Tugas yang Diberikan »
**A)** Dalam teks tentang perceraian dalam Islam, apa yang disebut Rasulullah sebagai perkara halal yang paling tidak disukai Allah?
**B)** Teruskan teks tentang perceraian dalam Islam, dimulai tepat setelah kalimat terakhirnya.

Teks yang Ditampilkan »
++++++++
PERCERAIAN DALAM ISLAM
*PERCERAIAN DALAM
ISLAM *
Semua orang berharap jalinan rumah tangga antara suami dan
istri berakhir bahagia, sampai kakek nenek dan beranak cucu, bahkan sampai ke
liang lahat. Dan ketika kebahagian itu berakhir dengan talak, maka manusia itu
sendiri, juga Allah dan Rasul-Nya pun kecewa. Oleh karena itu, Allah
menyarankan agar suami tidak mudah menjatuhkan kata talak pada istrinya
walaupun ada rasa tidak suka dalam hati. Dalam QS An Nisa 4:19 Allah berfirman:
وَعَاشِرُوهُنَّ
بِالْمَعْرُوفِ فَإِن كَرِهْتُمُوهُنَّ فَعَسَى أَن تَكْرَهُواْ شَيْئاً
وَيَجْعَلَ اللّهُ فِيهِ خَيْراً كَثِيراً
“Dan bergaullah
dengan mereka (para istri) secara patut. Kemudian bila kamu tidak menyukai
mereka, (maka bersabarlah) karena mungkin kamu tidak menyukai sesuatu, padahal
Allah menjadikan padanya kebaikan yang banyak.” Rasulullah bersabda: “
أبغض الحلال إلى الله الطلاقز
Perkara
halal yang paling tidak disukai Allah adalah talak.
Namun demikian, Islam tidak mengharamkan perceraian.
Karena, ada kalanya sebuah konflik rumah tangga tidak dapat didamaikan dan
justru akan menimbulkan kesengsaraan dan konflik yang lebih hebat apabila
dilanjutkan. Dalam situasi seperti ini, maka syari’ah membolehkan adanya
perceraian seperti tersebut dalam QS An-Nisa 4:130 :
وَإِنْ يَتَفَرَّقَا يُغْنِ
اللَّهُ كُلا مِنْ سَعَتِهِ وَكَانَ اللَّهُ وَاسِعًا حَكِيمًا
“Jika keduanya bercerai, maka Allah akan memberi kecukupan
kepada masing-masingnya dari limpahan karunia-Nya. Dan adalah Allah Maha Luas
(karunia-Nya) lagi Maha Bijaksana.”
++++++++
Data yang Disediakan »
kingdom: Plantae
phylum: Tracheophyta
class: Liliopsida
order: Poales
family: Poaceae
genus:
++++++++
Hasil yang Diharapkan »
**A)** Talak.

**B)**
Cerai
Hanya Dua Kali
Haknya suami untuk
menceraikan istri hanya dua kali dalam arti selama tidak lebih dari dua kali
maka suami boleh rujuk pada istrinya kapan saja dalam masa iddah tanpa perlu
akad nikah baru. Namun, apabila suami sudah dua kali menceraikan istrinya,
maka cerai yang ketiga adalah betul-betul yang terakhir. Tidak ada lagi jalan
bagi sumi untuk rujuk kecuali apabila istri menikah dengan lelaki yang lain.
Dalam QS Al-Baqarah 2:230 Allah menjelaskan:
فَإِن طَلَّقَهَا فَلَا
تَحِلُّ لَهُ مِن بَعْدُ حَتَّىٰ تَنكِحَ زَوْجًا غَيْرَهُ ۗ فَإِن طَلَّقَهَا
فَلَا جُنَاحَ عَلَيْهِمَا أَن يَتَرَاجَعَا إِن ظَنَّا أَن يُقِيمَا حُدُودَ
اللَّهِ ۗ وَتِلْكَ حُدُودُ اللَّهِ يُبَيِّنُهَا لِقَوْمٍ يَعْلَمُونَ
“Kemudian jika si
suami mentalaknya (sesudah talak yang kedua), maka perempuan itu tidak lagi
halal baginya hingga dia kawin dengan suami yang lain. Kemudian jika suami yang
lain itu menceraikannya, maka tidak ada dosa bagi keduanya (bekas suami pertama
dan isteri) untuk kawin kembali jika keduanya berpendapat akan dapat
menjalankan hukum-hukum Allah. Itulah hukum-hukum Allah, diterangkan-Nya kepada
kaum yang (mau) mengetahui.”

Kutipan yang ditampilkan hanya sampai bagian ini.